The far left are bad at writing great literature just like they are at everything else! I say that as someone who is socially liberal in my political views. In any case, let’s examine the different criteria they laid out and why Liza is on-point in her criticisms of them. A book can’t have 10,000 or more words. This is complete nonsense because many, many great works of literature are much longer than that. It gives the author more space to build out his or her ideas! It’s also allows the author to go more in-depth with their characters. I couldn’t care less if it costs money to print books. Stop being tightwads and let authors take ever long they wish to flesh out the characters, story, plot, themes, etc.
A book must introduce the stakes right away? Total BS! Starting with a character’s backstory helps the readers envision who they are and what their like and understand them and makes the characters come alive. I know because I’ve experienced this while reading many a classic novel or when reading history books. These agents have no idea how valuable it is take the time to introduce a character to the audience. Slow openings as Liza so eloquently stated, cause is to THINK about what we’re reading.
No extraneous details permitted…what a load of horse****! How about oh I don’t know…setting and exposition! Giving the reader of where they are and what’s going on. I should think those are pretty helpful details. Without a description how will the reader know where or why any of what’s going is taking place? What happened to exploring ideas in books?

[Task list]
(a) In the commentary, change "agents" to "publishers" and rewrite the passage from "A book must" to "ideas in books?".
(b) For each statement, say whether the commentary agrees with it, and quote the words that settle it. (i) The writer identifies as socially liberal in political views. (ii) The writer considers the cost of printing books an important concern. (iii) The writer claims to have seen the value of character backstory while reading history books.
Rely solely on the commentary above for this work.

[Stored data entries]
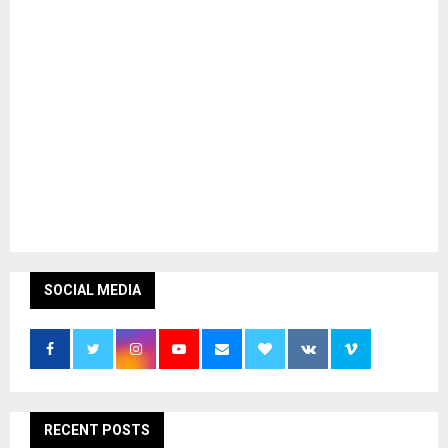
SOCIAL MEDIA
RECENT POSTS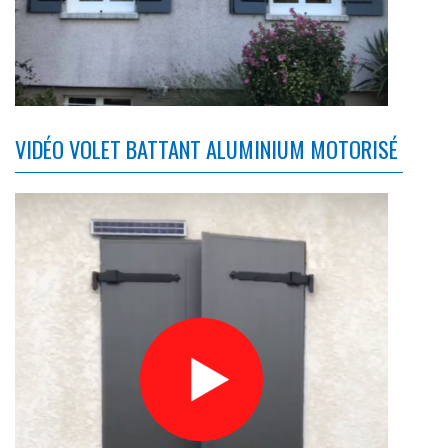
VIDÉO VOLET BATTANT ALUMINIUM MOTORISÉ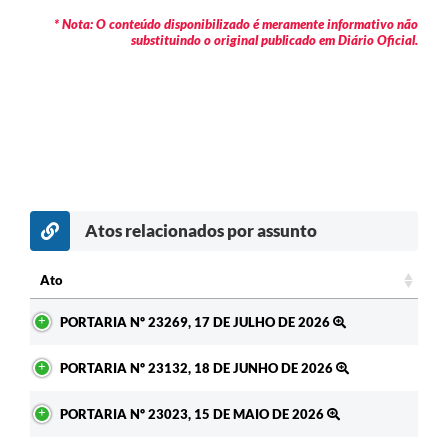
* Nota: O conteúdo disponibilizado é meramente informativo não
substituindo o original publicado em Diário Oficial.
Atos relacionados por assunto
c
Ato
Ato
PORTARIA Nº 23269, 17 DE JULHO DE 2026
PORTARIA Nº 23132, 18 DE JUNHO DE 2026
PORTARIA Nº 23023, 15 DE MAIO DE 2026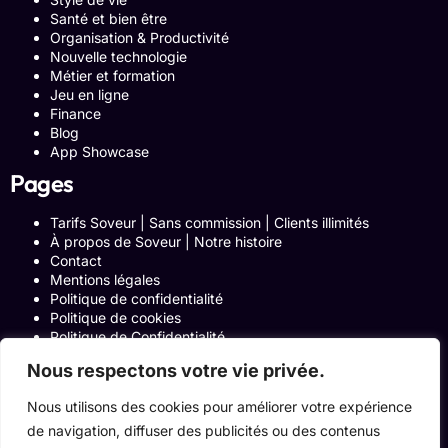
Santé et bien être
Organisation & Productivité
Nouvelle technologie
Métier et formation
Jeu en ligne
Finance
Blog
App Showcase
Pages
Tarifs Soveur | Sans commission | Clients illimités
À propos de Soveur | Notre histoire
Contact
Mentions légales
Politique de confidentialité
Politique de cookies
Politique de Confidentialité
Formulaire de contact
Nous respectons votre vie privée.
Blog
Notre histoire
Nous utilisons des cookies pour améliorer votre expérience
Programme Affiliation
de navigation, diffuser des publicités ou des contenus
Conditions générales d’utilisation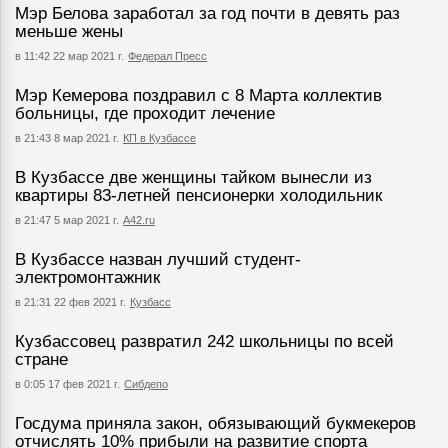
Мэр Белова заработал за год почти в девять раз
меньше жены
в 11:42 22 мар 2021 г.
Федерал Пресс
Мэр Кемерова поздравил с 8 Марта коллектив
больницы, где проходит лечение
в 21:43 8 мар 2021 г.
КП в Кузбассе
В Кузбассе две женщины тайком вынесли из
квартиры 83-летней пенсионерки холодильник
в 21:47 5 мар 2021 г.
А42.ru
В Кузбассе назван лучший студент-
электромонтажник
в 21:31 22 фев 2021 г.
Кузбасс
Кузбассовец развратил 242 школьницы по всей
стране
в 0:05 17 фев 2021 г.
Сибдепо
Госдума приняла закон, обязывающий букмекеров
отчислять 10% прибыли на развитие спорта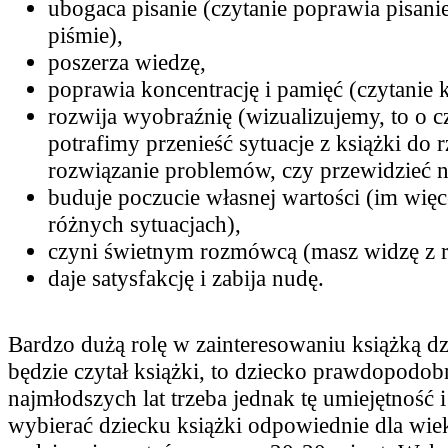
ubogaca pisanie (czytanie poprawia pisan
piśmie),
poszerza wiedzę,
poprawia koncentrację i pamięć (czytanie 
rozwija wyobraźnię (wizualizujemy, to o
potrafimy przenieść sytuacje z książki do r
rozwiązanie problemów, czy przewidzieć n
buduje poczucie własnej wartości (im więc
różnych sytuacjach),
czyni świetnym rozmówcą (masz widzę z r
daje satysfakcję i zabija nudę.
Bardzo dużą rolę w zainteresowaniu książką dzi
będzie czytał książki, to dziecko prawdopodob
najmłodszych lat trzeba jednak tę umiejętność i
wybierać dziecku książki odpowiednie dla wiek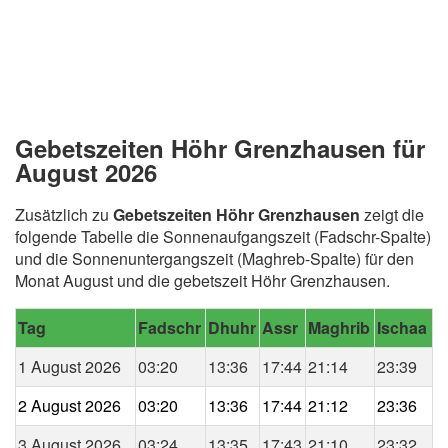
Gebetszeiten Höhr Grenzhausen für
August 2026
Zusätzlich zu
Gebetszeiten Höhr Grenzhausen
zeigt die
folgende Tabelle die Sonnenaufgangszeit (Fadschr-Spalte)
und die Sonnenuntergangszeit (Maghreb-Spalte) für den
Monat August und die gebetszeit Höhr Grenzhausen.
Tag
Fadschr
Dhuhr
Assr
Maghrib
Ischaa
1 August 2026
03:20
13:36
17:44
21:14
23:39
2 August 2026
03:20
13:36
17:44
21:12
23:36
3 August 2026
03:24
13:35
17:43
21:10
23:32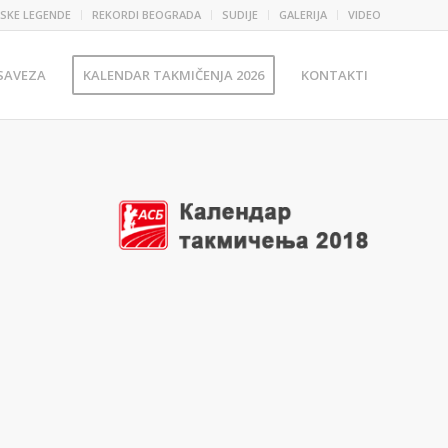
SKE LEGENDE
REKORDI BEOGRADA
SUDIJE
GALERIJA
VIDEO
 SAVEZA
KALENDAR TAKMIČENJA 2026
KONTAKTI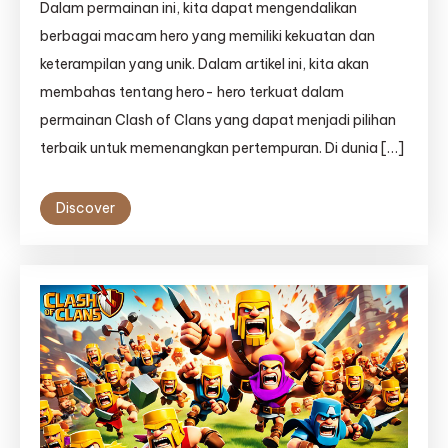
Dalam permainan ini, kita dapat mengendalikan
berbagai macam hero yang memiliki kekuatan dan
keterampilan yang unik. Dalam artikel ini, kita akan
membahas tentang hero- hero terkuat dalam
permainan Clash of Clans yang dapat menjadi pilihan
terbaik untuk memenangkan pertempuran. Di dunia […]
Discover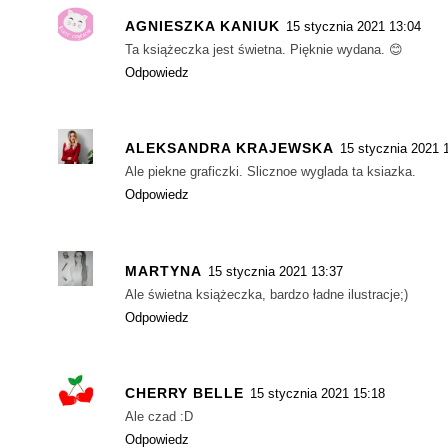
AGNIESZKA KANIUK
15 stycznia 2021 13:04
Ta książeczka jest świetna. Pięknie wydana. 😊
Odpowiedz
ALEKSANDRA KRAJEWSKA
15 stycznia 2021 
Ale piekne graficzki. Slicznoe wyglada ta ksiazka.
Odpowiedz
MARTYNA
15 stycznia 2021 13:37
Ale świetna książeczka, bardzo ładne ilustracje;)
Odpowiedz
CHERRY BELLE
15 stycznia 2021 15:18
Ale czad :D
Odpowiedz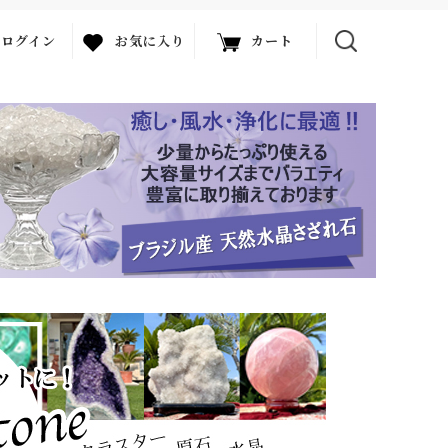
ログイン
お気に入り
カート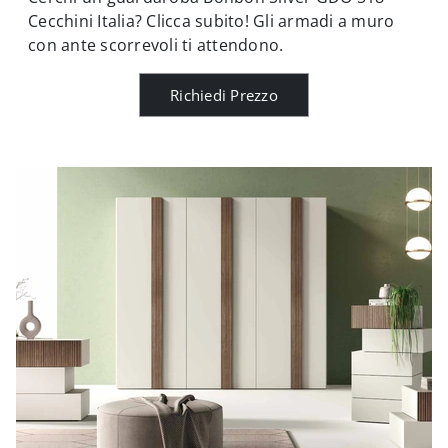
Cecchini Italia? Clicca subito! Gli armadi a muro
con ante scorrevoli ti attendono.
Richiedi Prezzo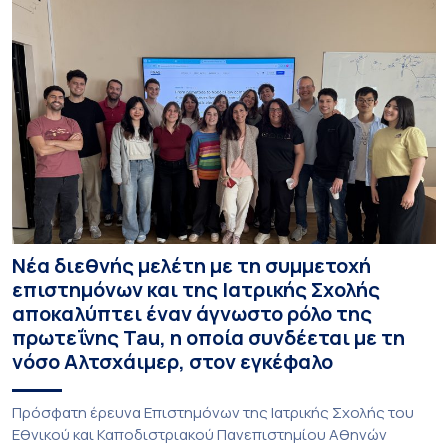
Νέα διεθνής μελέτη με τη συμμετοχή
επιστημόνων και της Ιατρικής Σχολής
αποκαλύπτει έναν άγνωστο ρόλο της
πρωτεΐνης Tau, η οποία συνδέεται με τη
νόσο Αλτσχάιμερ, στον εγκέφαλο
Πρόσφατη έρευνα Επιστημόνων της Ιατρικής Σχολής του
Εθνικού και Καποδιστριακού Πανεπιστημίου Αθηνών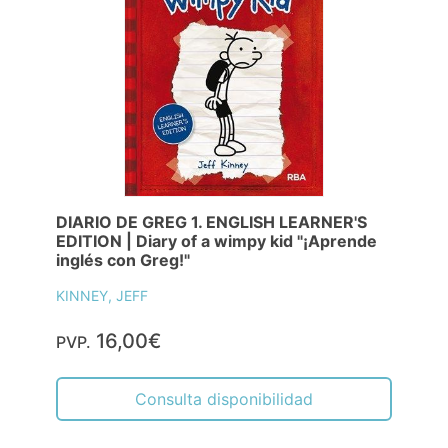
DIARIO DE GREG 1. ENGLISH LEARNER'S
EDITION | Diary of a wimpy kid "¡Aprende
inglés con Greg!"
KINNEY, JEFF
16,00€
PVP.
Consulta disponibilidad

* * *

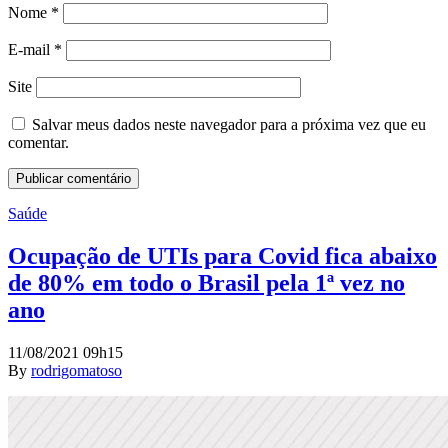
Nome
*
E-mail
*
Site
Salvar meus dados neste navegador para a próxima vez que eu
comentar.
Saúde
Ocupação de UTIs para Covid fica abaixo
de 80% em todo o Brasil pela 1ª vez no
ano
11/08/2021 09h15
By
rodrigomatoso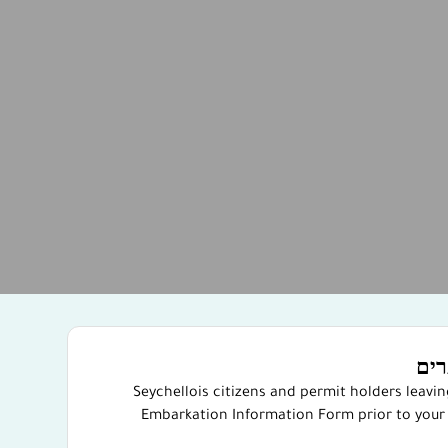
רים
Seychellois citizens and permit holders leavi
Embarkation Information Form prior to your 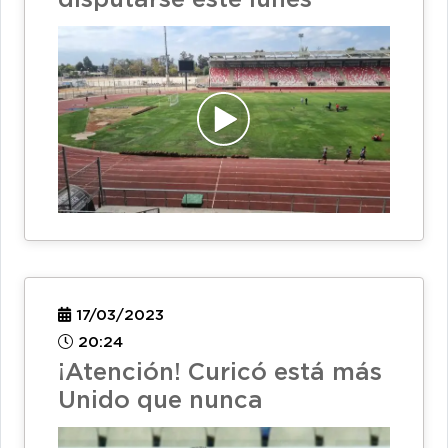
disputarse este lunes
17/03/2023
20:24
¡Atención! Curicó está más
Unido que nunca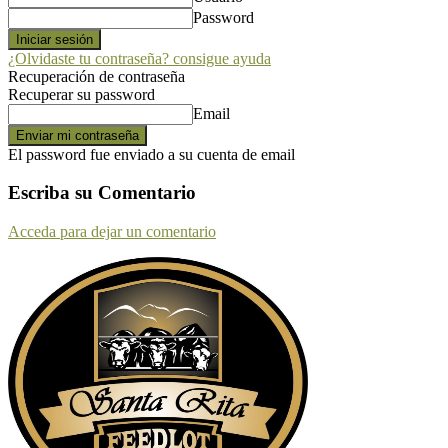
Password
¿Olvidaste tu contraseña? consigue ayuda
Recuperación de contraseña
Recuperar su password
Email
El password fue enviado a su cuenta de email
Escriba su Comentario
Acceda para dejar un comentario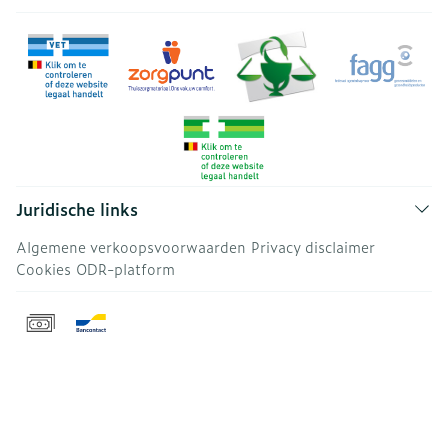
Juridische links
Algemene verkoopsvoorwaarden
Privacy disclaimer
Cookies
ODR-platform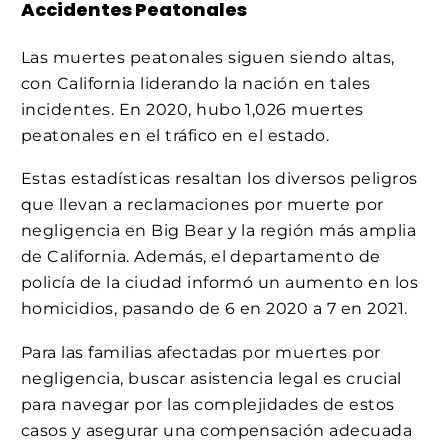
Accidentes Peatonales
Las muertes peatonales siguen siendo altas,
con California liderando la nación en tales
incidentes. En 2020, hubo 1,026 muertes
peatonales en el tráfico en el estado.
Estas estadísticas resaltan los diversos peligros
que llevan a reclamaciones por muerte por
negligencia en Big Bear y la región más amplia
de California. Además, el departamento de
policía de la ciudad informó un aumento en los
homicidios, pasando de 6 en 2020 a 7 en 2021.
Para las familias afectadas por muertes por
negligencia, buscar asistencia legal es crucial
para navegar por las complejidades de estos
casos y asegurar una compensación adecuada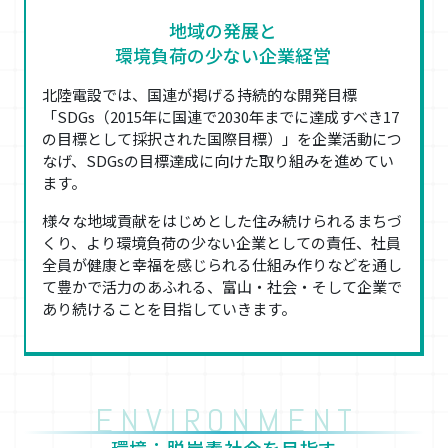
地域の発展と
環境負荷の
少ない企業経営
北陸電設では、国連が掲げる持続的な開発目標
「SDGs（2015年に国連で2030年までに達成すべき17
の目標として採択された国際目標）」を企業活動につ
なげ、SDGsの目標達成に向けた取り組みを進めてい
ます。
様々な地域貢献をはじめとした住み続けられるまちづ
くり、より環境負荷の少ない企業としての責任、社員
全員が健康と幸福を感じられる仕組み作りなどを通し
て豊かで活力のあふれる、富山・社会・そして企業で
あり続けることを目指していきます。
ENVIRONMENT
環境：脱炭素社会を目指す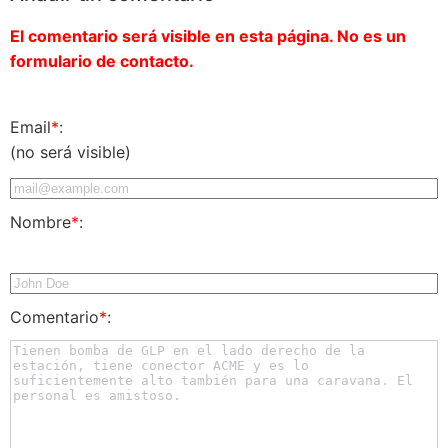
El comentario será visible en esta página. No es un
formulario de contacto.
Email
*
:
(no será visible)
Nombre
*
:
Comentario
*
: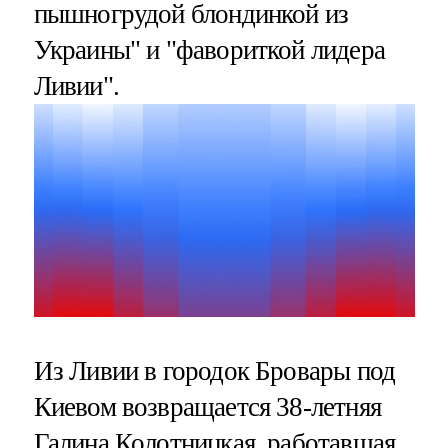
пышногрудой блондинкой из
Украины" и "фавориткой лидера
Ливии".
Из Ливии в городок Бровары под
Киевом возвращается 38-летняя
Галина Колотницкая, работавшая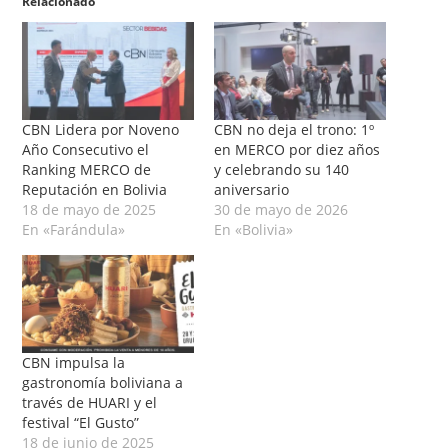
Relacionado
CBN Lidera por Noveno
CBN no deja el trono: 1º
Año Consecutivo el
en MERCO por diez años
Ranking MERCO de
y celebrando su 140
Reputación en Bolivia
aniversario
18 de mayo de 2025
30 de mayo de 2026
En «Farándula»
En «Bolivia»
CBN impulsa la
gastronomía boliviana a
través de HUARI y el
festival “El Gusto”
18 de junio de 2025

* * *

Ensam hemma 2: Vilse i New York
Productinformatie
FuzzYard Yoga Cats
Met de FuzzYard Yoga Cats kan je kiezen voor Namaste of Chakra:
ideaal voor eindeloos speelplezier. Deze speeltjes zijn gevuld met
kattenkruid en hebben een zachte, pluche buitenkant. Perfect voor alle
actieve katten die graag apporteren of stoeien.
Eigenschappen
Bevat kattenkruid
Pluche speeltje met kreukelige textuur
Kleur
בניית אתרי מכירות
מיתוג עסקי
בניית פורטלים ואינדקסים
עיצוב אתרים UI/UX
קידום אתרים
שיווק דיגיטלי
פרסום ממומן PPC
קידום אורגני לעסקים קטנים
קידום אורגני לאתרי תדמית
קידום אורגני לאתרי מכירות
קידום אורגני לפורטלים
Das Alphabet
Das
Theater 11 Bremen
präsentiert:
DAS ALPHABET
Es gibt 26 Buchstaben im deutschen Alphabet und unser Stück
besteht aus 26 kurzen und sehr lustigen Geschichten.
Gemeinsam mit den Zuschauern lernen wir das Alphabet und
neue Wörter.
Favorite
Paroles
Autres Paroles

[Exercise answers]
(a)
A book must introduce the stakes right away? Total BS! Starting with a character’s backstory helps the readers envision who they are and what their like and understand them and makes the characters come alive. I know because I’ve experienced this while reading many a classic novel or when reading history books. These publishers have no idea how valuable it is take the time to introduce a character to the audience. Slow openings as Liza so eloquently stated, cause is to THINK about what we’re reading.
No extraneous details permitted…what a load of horse****! How about oh I don’t know…setting and exposition! Giving the reader of where they are and what’s going on. I should think those are pretty helpful details. Without a description how will the reader know where or why any of what’s going is taking place? What happened to exploring ideas in books?

(b)
(i) Yes: "I say that as someone who is socially liberal in my political views."
(ii) No: "I couldn’t care less if it costs money to print books."
(iii) Yes: "I know because I’ve experienced this while reading many a classic novel or when reading history books."